I. Introduction(Résumé exécutif)
La politique commerciale de la Corée est à la croisée des chemins. En tant qu'« État commerçant » dont le commerce représente plus de 90 % du PIB, la Corée a cherché à accroître ses avantages économiques en élargissant sa zone de libre-échange (ou « territoire économique ») en augmentant considérablement le nombre d'accords de libre-échange (ALE) conclus au cours de la dernière décennie, et a obtenu de nombreux succès. Cependant, en 2017, l'environnement commercial extérieur a vu se former des vagues immenses de toutes parts, menaçant de submerger la République de Corée. Le pays doit faire face à des renégociations ou des mises à niveau des ALE majeurs conclus avec diligence (Corée-États-Unis, Corée-UE, Corée-Chine), répondre de manière constante et rapide aux pressions commerciales américaines sous le prétexte du « commerce équitable » de l'administration Trump et aux représailles commerciales chinoises, et participer activement à la compétition pour la promotion de méga-ALE dans la région Asie-Pacifique afin de protéger ses intérêts nationaux. En continuant à suivre la politique commerciale existante, il existe un risque de naufrage. Il est temps pour la Corée de définir un paradigme de politique commerciale adapté à cet environnement en mutation rapide et de refondre son système de mise en œuvre politique en conséquence.
En rétrospective, le système de mise en œuvre de la politique commerciale a subi plusieurs changements à chaque changement de gouvernement. En particulier, en 2013, le gouvernement Park Geun-hye a décidé de démanteler le Bureau de négociation commerciale, qui existait depuis 15 ans depuis 1998, et d'en transférer les fonctions au Ministère de l'Industrie.
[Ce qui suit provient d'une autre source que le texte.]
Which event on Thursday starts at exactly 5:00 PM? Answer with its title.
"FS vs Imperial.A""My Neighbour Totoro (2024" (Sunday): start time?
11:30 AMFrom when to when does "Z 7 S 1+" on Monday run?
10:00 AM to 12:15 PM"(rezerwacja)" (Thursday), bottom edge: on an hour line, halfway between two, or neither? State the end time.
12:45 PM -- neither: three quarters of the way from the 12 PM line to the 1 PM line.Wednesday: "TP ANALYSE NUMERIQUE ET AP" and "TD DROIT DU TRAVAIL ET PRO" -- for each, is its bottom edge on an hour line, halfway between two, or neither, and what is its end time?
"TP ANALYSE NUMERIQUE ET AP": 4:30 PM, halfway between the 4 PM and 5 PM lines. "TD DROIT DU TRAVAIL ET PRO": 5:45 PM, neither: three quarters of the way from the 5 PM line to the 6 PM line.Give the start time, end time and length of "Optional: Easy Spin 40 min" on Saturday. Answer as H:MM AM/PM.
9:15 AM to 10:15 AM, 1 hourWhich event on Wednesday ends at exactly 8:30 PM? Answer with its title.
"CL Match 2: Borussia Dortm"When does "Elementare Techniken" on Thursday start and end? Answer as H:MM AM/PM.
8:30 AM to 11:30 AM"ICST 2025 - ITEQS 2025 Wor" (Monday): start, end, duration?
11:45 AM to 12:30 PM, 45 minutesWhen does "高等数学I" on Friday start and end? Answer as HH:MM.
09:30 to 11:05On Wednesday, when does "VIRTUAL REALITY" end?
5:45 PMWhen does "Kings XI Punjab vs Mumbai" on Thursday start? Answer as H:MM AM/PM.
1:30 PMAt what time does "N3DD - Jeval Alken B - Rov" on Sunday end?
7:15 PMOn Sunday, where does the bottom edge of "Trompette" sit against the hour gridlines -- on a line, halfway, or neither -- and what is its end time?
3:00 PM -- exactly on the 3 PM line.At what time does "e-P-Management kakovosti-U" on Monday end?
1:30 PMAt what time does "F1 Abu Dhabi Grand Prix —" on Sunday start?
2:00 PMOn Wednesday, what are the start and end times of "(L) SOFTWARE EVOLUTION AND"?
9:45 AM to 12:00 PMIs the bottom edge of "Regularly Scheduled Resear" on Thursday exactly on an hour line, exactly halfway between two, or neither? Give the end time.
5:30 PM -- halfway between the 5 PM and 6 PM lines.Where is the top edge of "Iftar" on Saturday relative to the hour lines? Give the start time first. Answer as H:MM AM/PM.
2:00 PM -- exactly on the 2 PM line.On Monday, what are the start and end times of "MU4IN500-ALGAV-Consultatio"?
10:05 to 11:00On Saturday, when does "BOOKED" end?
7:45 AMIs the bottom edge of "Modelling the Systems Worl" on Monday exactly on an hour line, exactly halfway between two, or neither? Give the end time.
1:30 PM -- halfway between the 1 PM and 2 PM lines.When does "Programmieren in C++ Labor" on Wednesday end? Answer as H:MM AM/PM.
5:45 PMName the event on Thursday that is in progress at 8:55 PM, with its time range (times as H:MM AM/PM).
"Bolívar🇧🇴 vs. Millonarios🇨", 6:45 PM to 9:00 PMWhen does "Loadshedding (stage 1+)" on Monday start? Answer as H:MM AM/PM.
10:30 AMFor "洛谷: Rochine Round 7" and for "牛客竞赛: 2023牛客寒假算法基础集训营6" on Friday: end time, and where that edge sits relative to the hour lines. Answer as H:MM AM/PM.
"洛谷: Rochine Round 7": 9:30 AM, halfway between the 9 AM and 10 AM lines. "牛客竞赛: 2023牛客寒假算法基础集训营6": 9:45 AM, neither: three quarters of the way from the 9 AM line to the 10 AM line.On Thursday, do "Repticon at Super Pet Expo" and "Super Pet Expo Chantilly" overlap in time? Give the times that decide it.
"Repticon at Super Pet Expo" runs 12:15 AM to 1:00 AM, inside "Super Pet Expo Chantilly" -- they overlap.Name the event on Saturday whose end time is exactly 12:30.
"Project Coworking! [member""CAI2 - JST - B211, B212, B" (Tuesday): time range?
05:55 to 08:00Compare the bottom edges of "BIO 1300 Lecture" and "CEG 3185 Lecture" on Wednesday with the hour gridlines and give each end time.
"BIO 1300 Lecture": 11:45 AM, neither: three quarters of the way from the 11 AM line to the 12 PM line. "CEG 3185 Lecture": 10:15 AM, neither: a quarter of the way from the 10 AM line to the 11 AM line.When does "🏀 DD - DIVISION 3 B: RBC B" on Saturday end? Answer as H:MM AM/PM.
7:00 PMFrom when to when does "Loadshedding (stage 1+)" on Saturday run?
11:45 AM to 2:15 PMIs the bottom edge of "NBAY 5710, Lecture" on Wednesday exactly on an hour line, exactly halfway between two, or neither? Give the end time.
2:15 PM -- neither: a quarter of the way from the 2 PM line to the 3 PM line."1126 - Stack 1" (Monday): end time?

Cependant, une évaluation des quatre dernières années montre que les effets de cette réforme n'ont pas été positifs. À l'aube d'un nouveau gouvernement, pour éviter de répéter les erreurs de décisions politiques et impulsives, de méthodes de mise en œuvre fermées et d'ajustements fonctionnels fragmentés entre ministères, il est nécessaire de lire précisément les changements de l'environnement extérieur, de définir la direction de la politique commerciale qui répond aux besoins nationaux, puis de concevoir prudemment la structure organisationnelle.
1. Changements de l'environnement commercial dans les années 2010
Les vagues immenses auxquelles la Corée est confrontée en 2017 proviennent de cinq directions :
(1) Augmentation des pressions commerciales américaines: L'administration Trump utilise une politique commerciale protectionniste comme moyen essentiel pour relancer l'industrie manufacturière américaine et la classe moyenne. En annonçant de fortes pressions pour corriger les excédents commerciaux avec des pays comme la Corée, elle menace de renforcer les mesures de sauvegarde commerciale, d'accroître l'ouverture du marché, notamment pour les produits agricoles, et d'introduire des taxes d'ajustement aux frontières. La Corée doit donc se préparer pleinement à faire face à cette offensive multidimensionnelle des États-Unis.
(2) Réponse simultanée à des négociations commerciales majeures: Les États-Unis ont annoncé leur intention de renégocier l'ALE coréano-américain. Compte tenu des expériences passées où la ratification de cet ALE a suscité de vives controverses et agitations politiques internes, la renégociation future devrait également entraîner des répercussions politiques et économiques considérables. En particulier, il est probable que des questions politiquement très sensibles telles que l'ouverture supplémentaire du marché du bœuf et du riz soient soulevées. Sans une stratégie de négociation minutieuse et des mesures d'ajustement internes, cela pourrait entraîner une nouvelle période de chaos national. Par ailleurs, des négociations supplémentaires sur l'ALE Corée-UE suite au Brexit, la promotion d'un ALE Corée-Royaume-Uni, et la mise à niveau de l'ALE Corée-Chine, qui est un accord de libéralisation de faible à moyen niveau, sont également des tâches immédiates. Autrement dit, le prochain gouvernement devra se préparer à renégocier des ALE avec les trois plus grandes zones économiques mondiales dans les deux à trois prochaines années.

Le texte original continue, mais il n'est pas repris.